Blood serum lab tests test for allergies in a different way than the intradermal skin test, but still can provide valuable information to the veterinarian to help your pet.
So as the seasons change and your pet starts to display allergic behavior, it may be seasonal allergies and time to pursue some advanced diagnostics at Animal Dermatology Clinic to get some long term relief.

No Needles!  Allergy drops may offer alternative to injections



An intradermal skin test may identify allergens affecting your allergic pet and up to 70% dogs find relief with allergy shots. But even though allergy shots may provide a solution to an allergic pet’s itch, there are some owners that cannot inject their pets at home; some cannot bring themselves to load the needle and effectively administer the shot. Whether it’s the squeamish factor or time constraints to follow the schedule, it’s a missed opportunity to bring relief to an itchy (or worse) dog or cat.

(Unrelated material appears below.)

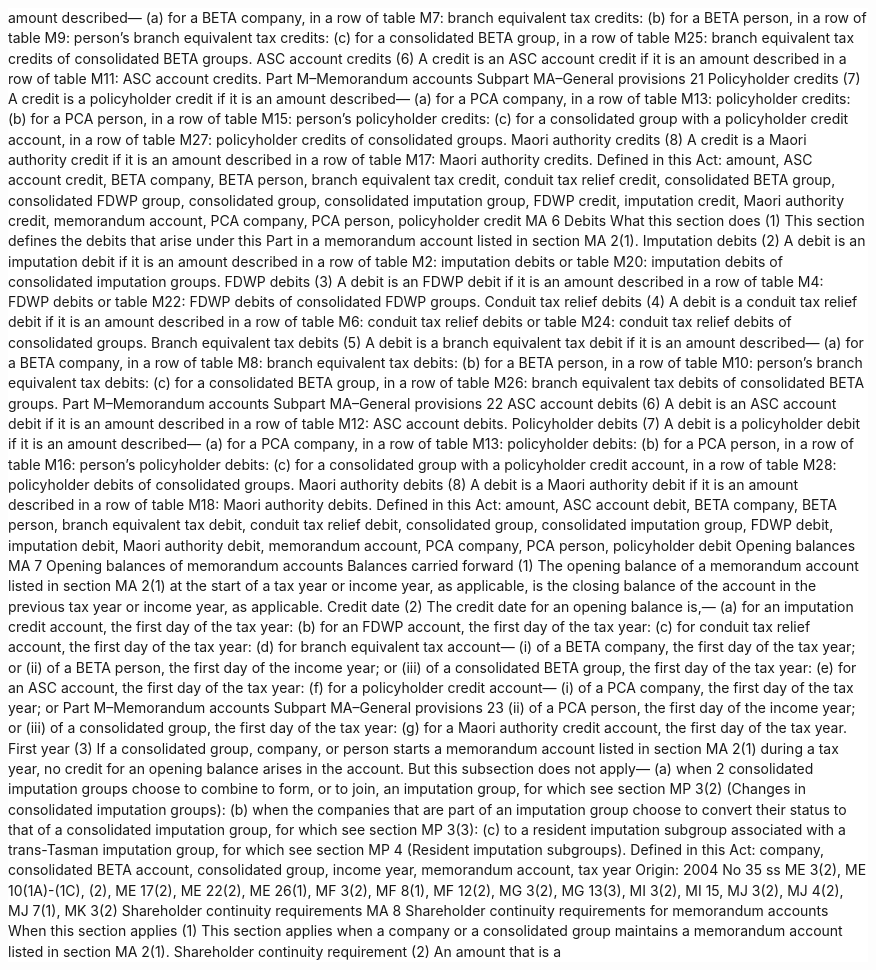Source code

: amount described— (a) for a BETA company, in a row of table M7: branch equivalent tax credits: (b) for a BETA person, in a row of table M9: person’s branch equivalent tax credits: (c) for a consolidated BETA group, in a row of table M25: branch equivalent tax credits of consolidated BETA groups. ASC account credits (6) A credit is an ASC account credit if it is an amount described in a row of table M11: ASC account credits. Part M–Memorandum accounts Subpart MA–General provisions 21 Policyholder credits (7) A credit is a policyholder credit if it is an amount described— (a) for a PCA company, in a row of table M13: policyholder credits: (b) for a PCA person, in a row of table M15: person’s policyholder credits: (c) for a consolidated group with a policyholder credit account, in a row of table M27: policyholder credits of consolidated groups. Maori authority credits (8) A credit is a Maori authority credit if it is an amount described in a row of table M17: Maori authority credits. Defined in this Act: amount, ASC account credit, BETA company, BETA person, branch equivalent tax credit, conduit tax relief credit, consolidated BETA group, consolidated FDWP group, consolidated group, consolidated imputation group, FDWP credit, imputation credit, Maori authority credit, memorandum account, PCA company, PCA person, policyholder credit MA 6 Debits What this section does (1) This section defines the debits that arise under this Part in a memorandum account listed in section MA 2(1). Imputation debits (2) A debit is an imputation debit if it is an amount described in a row of table M2: imputation debits or table M20: imputation debits of consolidated imputation groups. FDWP debits (3) A debit is an FDWP debit if it is an amount described in a row of table M4: FDWP debits or table M22: FDWP debits of consolidated FDWP groups. Conduit tax relief debits (4) A debit is a conduit tax relief debit if it is an amount described in a row of table M6: conduit tax relief debits or table M24: conduit tax relief debits of consolidated groups. Branch equivalent tax debits (5) A debit is a branch equivalent tax debit if it is an amount described— (a) for a BETA company, in a row of table M8: branch equivalent tax debits: (b) for a BETA person, in a row of table M10: person’s branch equivalent tax debits: (c) for a consolidated BETA group, in a row of table M26: branch equivalent tax debits of consolidated BETA groups. Part M–Memorandum accounts Subpart MA–General provisions 22 ASC account debits (6) A debit is an ASC account debit if it is an amount described in a row of table M12: ASC account debits. Policyholder debits (7) A debit is a policyholder debit if it is an amount described— (a) for a PCA company, in a row of table M13: policyholder debits: (b) for a PCA person, in a row of table M16: person’s policyholder debits: (c) for a consolidated group with a policyholder credit account, in a row of table M28: policyholder debits of consolidated groups. Maori authority debits (8) A debit is a Maori authority debit if it is an amount described in a row of table M18: Maori authority debits. Defined in this Act: amount, ASC account debit, BETA company, BETA person, branch equivalent tax debit, conduit tax relief debit, consolidated group, consolidated imputation group, FDWP debit, imputation debit, Maori authority debit, memorandum account, PCA company, PCA person, policyholder debit Opening balances MA 7 Opening balances of memorandum accounts Balances carried forward (1) The opening balance of a memorandum account listed in section MA 2(1) at the start of a tax year or income year, as applicable, is the closing balance of the account in the previous tax year or income year, as applicable. Credit date (2) The credit date for an opening balance is,— (a) for an imputation credit account, the first day of the tax year: (b) for an FDWP account, the first day of the tax year: (c) for conduit tax relief account, the first day of the tax year: (d) for branch equivalent tax account— (i) of a BETA company, the first day of the tax year; or (ii) of a BETA person, the first day of the income year; or (iii) of a consolidated BETA group, the first day of the tax year: (e) for an ASC account, the first day of the tax year: (f) for a policyholder credit account— (i) of a PCA company, the first day of the tax year; or Part M–Memorandum accounts Subpart MA–General provisions 23 (ii) of a PCA person, the first day of the income year; or (iii) of a consolidated group, the first day of the tax year: (g) for a Maori authority credit account, the first day of the tax year. First year (3) If a consolidated group, company, or person starts a memorandum account listed in section MA 2(1) during a tax year, no credit for an opening balance arises in the account. But this subsection does not apply— (a) when 2 consolidated imputation groups choose to combine to form, or to join, an imputation group, for which see section MP 3(2) (Changes in consolidated imputation groups): (b) when the companies that are part of an imputation group choose to convert their status to that of a consolidated imputation group, for which see section MP 3(3): (c) to a resident imputation subgroup associated with a trans-Tasman imputation group, for which see section MP 4 (Resident imputation subgroups). Defined in this Act: company, consolidated BETA account, consolidated group, income year, memorandum account, tax year Origin: 2004 No 35 ss ME 3(2), ME 10(1A)-(1C), (2), ME 17(2), ME 22(2), ME 26(1), MF 3(2), MF 8(1), MF 12(2), MG 3(2), MG 13(3), MI 3(2), MI 15, MJ 3(2), MJ 4(2), MJ 7(1), MK 3(2) Shareholder continuity requirements MA 8 Shareholder continuity requirements for memorandum accounts When this section applies (1) This section applies when a company or a consolidated group maintains a memorandum account listed in section MA 2(1). Shareholder continuity requirement (2) An amount that is a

While many, many pet owners administer their own allergy shots at home, some never can achieve a comfort level in the long term (allergy shots are usually life-long). Some pet owners bring their pets into the clinic regularly and have a technician administer the injection.
A recent development now offers an oral method of immunotherapy. No needles! Sublingual immunotherapy involves placing drops of antigen, which is a serum extract consisting of the positive reactions from your pet’s allergy test, under the tongue twice a day. Recent studies have shown success with this method including some pets that did not have success with injections. Again, not all pets may find relief and other therapies may have to be attempted.
Ask your veterinarian if oral immunotherapy is the path for your allergic pet.